那笑容里有一种三十五年岁月沉淀下来的从容与通透。
“不谢,除夕那天,我等着听你的《青花瓷》。”
“好好唱。”
......
当晚。
杨絮发了一条微博。
她在微博上很少发言。
但今天。
她发了一条原创微博。
“我五十四岁。”
“唱了三十五年国风。”
“今天听到一个二十一岁年轻人的国风歌。”
“第一次觉得,后浪,真的来了。”
“等除夕。”
“@陈铭好好唱。”
“我想如今该轮到年轻人引领时代了。

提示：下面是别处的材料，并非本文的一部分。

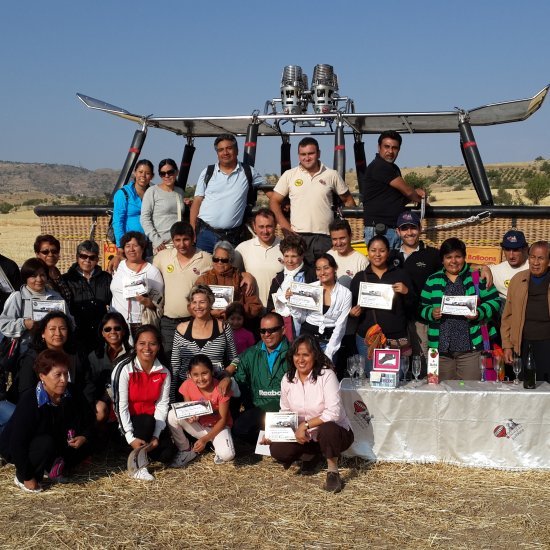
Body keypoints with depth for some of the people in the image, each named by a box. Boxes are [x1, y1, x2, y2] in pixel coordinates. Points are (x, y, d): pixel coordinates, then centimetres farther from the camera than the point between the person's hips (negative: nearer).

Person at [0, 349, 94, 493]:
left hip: (54, 442, 6)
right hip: (14, 449, -6)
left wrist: (84, 436, -18)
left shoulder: (70, 393, -15)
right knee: (46, 444, -36)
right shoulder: (29, 401, -31)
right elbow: (17, 443, -31)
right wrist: (27, 478, -27)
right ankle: (21, 477, -12)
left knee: (84, 446, -13)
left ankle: (54, 468, 4)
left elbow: (88, 417, 2)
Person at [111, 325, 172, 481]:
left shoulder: (164, 373, -3)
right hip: (127, 421, -4)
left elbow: (162, 405, -6)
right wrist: (130, 438, -25)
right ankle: (138, 466, -19)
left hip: (153, 423, 4)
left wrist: (156, 435, -18)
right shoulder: (124, 369, -16)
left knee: (166, 455, -14)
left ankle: (143, 447, 16)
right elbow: (120, 406, -18)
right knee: (147, 421, -34)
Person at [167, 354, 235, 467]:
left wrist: (205, 439, -24)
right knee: (173, 415, -25)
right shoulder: (187, 386, -15)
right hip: (198, 426, 3)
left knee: (227, 455, -33)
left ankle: (216, 444, 5)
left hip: (218, 427, -3)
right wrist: (189, 416, -28)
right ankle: (185, 450, -3)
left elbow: (223, 420, -16)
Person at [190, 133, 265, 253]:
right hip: (205, 233, 1)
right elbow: (197, 202, 6)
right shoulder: (207, 173, 8)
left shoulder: (249, 172, 6)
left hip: (232, 237, 0)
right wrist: (192, 231, -3)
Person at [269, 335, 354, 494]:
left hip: (333, 432, -5)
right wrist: (296, 430, -11)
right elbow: (285, 412, 8)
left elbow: (333, 412, -27)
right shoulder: (287, 379, -2)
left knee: (327, 429, -39)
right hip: (304, 437, 5)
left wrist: (305, 425, -25)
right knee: (277, 449, -18)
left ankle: (333, 471, -13)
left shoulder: (327, 375, -19)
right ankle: (311, 455, 12)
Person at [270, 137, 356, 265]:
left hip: (325, 237, 0)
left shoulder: (332, 175, 8)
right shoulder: (289, 175, 7)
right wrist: (285, 227, -4)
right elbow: (274, 201, 8)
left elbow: (348, 200, 15)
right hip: (297, 236, 0)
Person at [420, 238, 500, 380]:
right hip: (441, 347, 2)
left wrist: (479, 313, -14)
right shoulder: (432, 280, 12)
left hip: (470, 347, -2)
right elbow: (422, 307, 12)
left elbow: (494, 302, 3)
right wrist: (432, 313, -9)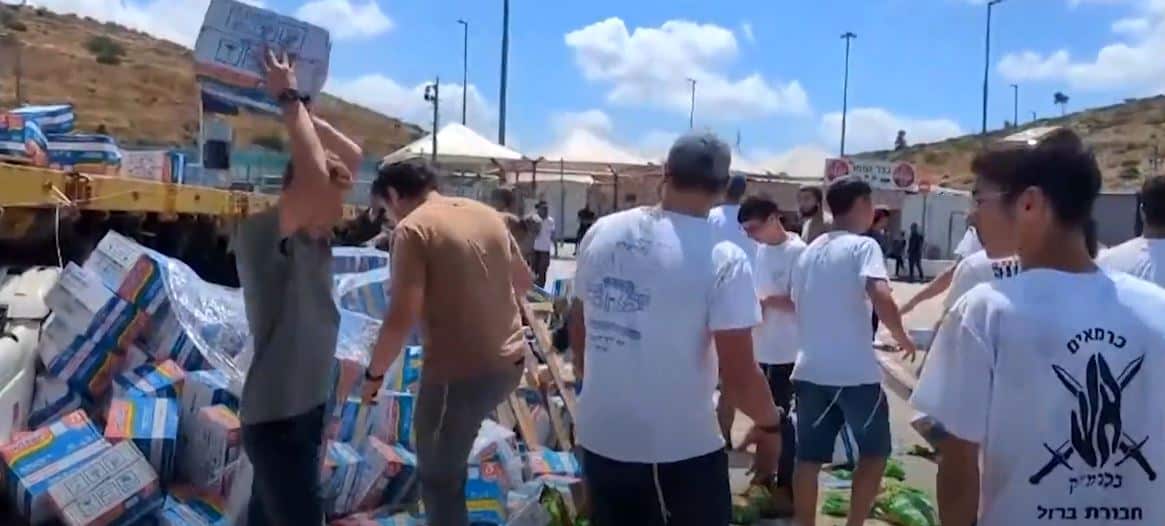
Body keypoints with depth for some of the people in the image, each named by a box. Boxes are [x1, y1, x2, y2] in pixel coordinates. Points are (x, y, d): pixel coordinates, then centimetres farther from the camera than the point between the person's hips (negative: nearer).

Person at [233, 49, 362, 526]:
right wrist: (288, 99, -22)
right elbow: (314, 180, -35)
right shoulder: (260, 236, -18)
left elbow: (352, 158, 9)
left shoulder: (312, 236, 4)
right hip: (276, 417, -9)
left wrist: (299, 106, 1)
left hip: (307, 406, 9)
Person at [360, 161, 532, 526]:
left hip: (459, 370, -8)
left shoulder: (413, 228, -13)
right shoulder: (487, 214, 8)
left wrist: (374, 373, -4)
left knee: (438, 478, 9)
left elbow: (402, 318, -18)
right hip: (509, 361, 8)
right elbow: (523, 280, 19)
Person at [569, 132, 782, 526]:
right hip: (681, 449, -5)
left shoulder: (602, 232, -1)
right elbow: (739, 375, -17)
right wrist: (769, 424, 2)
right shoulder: (722, 259, -16)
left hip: (600, 438, 5)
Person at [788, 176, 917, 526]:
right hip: (854, 371, -6)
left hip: (810, 369, 6)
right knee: (874, 452, 12)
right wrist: (902, 337, -6)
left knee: (809, 458, 10)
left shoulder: (809, 251, 14)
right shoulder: (863, 246, -7)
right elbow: (881, 298, -21)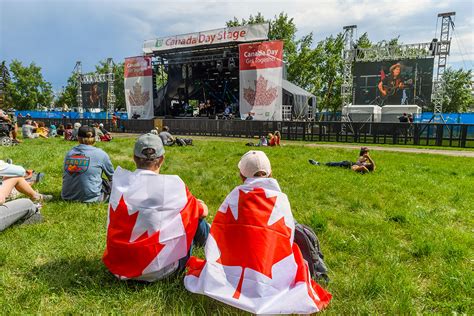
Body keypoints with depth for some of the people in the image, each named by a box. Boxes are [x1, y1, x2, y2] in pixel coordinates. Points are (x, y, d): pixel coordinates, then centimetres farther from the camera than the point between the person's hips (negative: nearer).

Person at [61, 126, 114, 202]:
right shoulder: (100, 154, -7)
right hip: (90, 198, -5)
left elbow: (64, 176, 14)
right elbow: (111, 176, 7)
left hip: (67, 197, 5)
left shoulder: (69, 153, 4)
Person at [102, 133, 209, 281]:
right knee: (195, 215, 14)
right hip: (160, 270, -4)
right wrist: (197, 203, 25)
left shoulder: (119, 181, -7)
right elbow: (203, 212, -1)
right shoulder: (172, 185, -17)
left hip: (119, 266, 5)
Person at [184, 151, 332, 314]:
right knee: (295, 254, 24)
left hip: (229, 276, 1)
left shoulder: (235, 194, 0)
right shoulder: (281, 198, -1)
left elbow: (217, 235, 3)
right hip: (268, 278, -1)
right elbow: (288, 239, 6)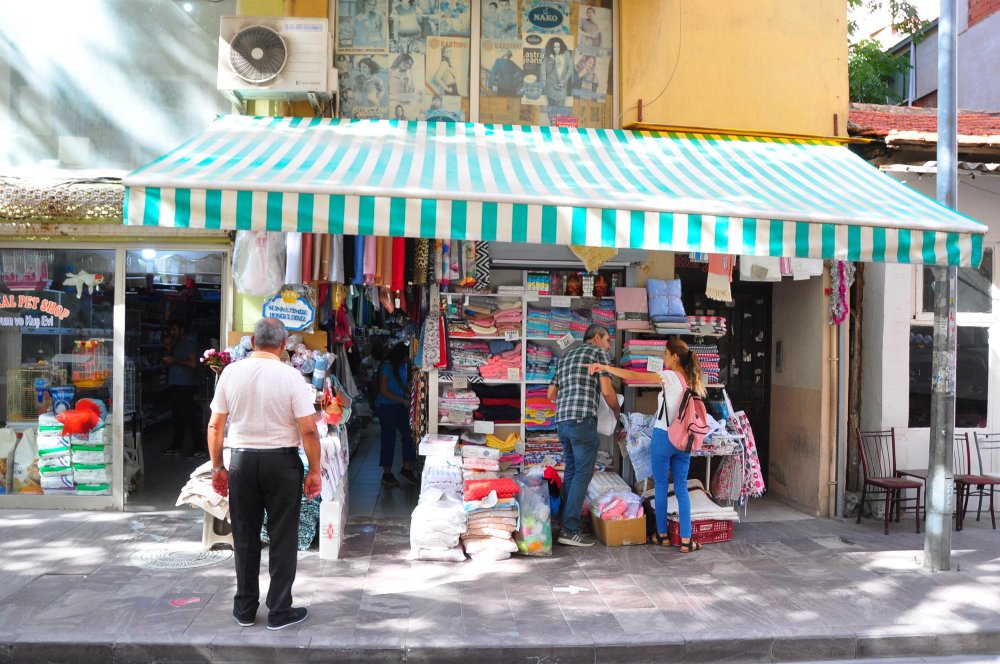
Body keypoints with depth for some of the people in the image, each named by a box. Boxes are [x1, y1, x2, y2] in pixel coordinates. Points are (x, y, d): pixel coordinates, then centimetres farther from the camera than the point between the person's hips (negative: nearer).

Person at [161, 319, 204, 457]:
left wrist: (174, 360, -13)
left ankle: (199, 448, -8)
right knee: (177, 417, 14)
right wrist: (169, 349, 6)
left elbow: (192, 363, -16)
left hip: (185, 385, -9)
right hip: (175, 384, 9)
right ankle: (177, 446, 22)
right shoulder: (177, 343, 20)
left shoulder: (190, 342, -7)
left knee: (189, 416, -10)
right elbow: (169, 362, 19)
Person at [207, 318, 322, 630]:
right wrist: (314, 471, -2)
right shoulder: (290, 376, -11)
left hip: (241, 460, 3)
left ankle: (245, 609, 26)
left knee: (245, 538, 15)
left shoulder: (231, 372, -2)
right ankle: (280, 611, 15)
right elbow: (308, 430, -12)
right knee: (282, 539, 8)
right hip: (281, 461, -3)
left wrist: (217, 468, 13)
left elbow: (215, 426, 3)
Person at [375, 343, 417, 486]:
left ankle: (407, 469, 13)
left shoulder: (402, 366, 6)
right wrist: (403, 400, -19)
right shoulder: (387, 367, -16)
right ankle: (387, 474, 10)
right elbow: (384, 391, -17)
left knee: (408, 435, 2)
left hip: (400, 405, 7)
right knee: (389, 439, 0)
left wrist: (411, 394, -2)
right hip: (386, 406, -7)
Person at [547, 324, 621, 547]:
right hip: (583, 420, -7)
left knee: (571, 472, 14)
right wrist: (617, 410, 12)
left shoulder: (565, 357, 24)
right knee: (583, 474, -4)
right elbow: (607, 391, -6)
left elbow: (551, 394, 23)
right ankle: (570, 530, -5)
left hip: (562, 420, 7)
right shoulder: (599, 353, 4)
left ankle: (567, 522, 16)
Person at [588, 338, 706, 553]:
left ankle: (662, 534, 18)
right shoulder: (691, 380, 7)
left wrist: (604, 367, -13)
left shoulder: (671, 376, -12)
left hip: (663, 436, -5)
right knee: (681, 488, 8)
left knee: (661, 486, 8)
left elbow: (633, 376, -18)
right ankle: (686, 540, 7)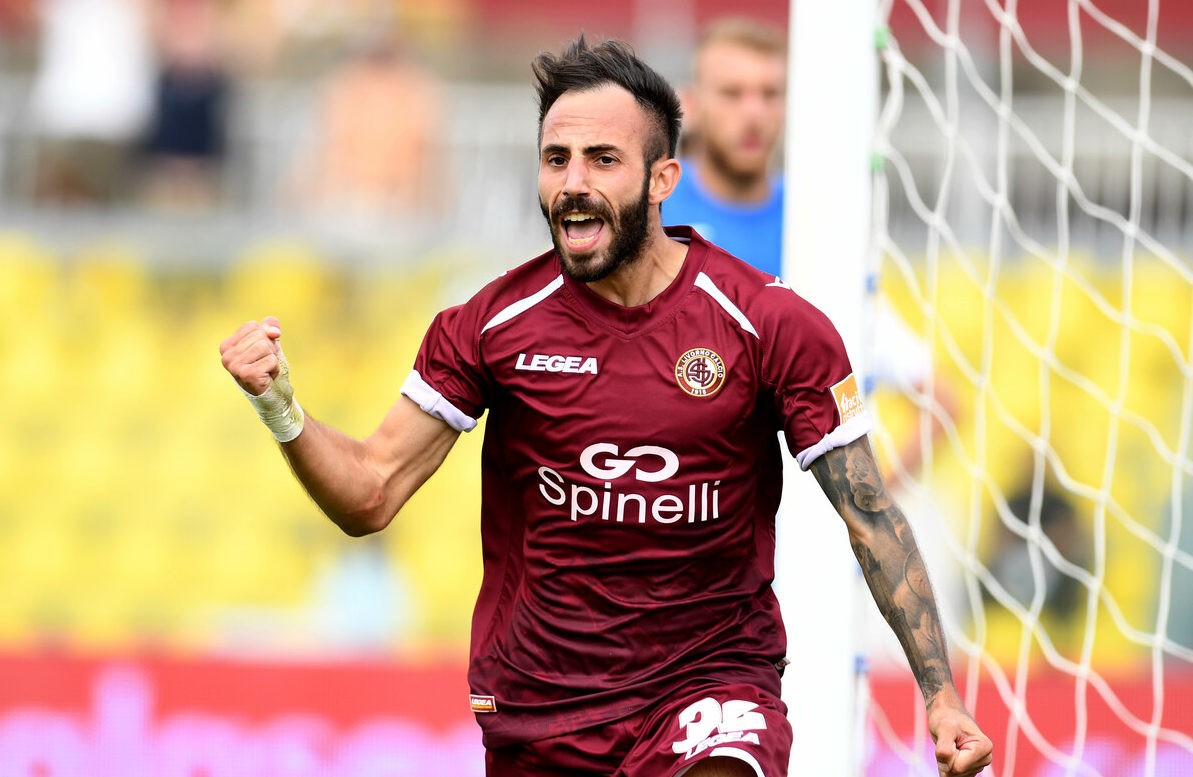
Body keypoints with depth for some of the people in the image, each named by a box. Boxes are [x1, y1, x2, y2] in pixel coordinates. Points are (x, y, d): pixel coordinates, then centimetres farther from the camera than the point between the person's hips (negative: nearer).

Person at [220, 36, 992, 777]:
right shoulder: (492, 325, -2)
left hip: (712, 683, -3)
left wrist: (941, 695, -8)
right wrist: (280, 403, -19)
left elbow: (871, 515, -3)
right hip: (538, 713, 3)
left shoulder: (773, 327, -8)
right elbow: (369, 496, 0)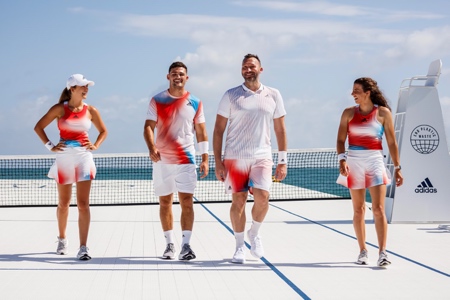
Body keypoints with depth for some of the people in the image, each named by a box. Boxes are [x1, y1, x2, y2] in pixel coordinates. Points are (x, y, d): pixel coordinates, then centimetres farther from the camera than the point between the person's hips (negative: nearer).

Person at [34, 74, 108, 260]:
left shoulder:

”
“有这样的年轻人,我对乐坛的未来也满意了。”
这条微博发出去之后。
三十分钟,转发破八百万。
一个小时,点赞破两千万。
微博热搜直接挂了三条,全部带“爆”字。
#杨絮说后浪真的来了#
#杨絮陈铭春晚#
#青花瓷彩排#
网友评论区直接疯了。
“杨絮!华语乐坛真正的天后!国风的开创者!”
“她从来不在微博上夸同行的!这是多少年来第一次!”
“‘后浪真的来了’,这几个字从杨絮嘴里说出来,含金量你们自己品!”
“这陈铭到底是写了什么神仙歌啊???”
“我求除夕夜快点来!我已经等不及了!”
“陈铭陈铭陈铭!除夕夜见!”
“今年春晚必看!必看!必看!”
“钱致远崩溃了,杨絮叹服了。两个人加起来一百多年的音乐经验。全被一个二十一岁的年轻人征服了。”
“这不叫后浪。这叫海啸。”
当晚。
央视员工内部群彻底变成了“陈铭粉丝群”。
“杨絮老师主动要求把自己的节目排在陈铭前面!”
“她说‘让观众记得这一夜的国风从杨絮开始,在陈铭那里抵达巅峰’!”
“这是什么神仙级别的惺惺相惜!”
“我今天在现场!我真的在现场!”
“我已经打算除夕当天不回家了,就在央视加班!”
“为什么?”
“为了现场听陈铭唱青花瓷啊啊!!!反正我每年都回去,但每年都听陈铭现场唱歌的机会可不多!!”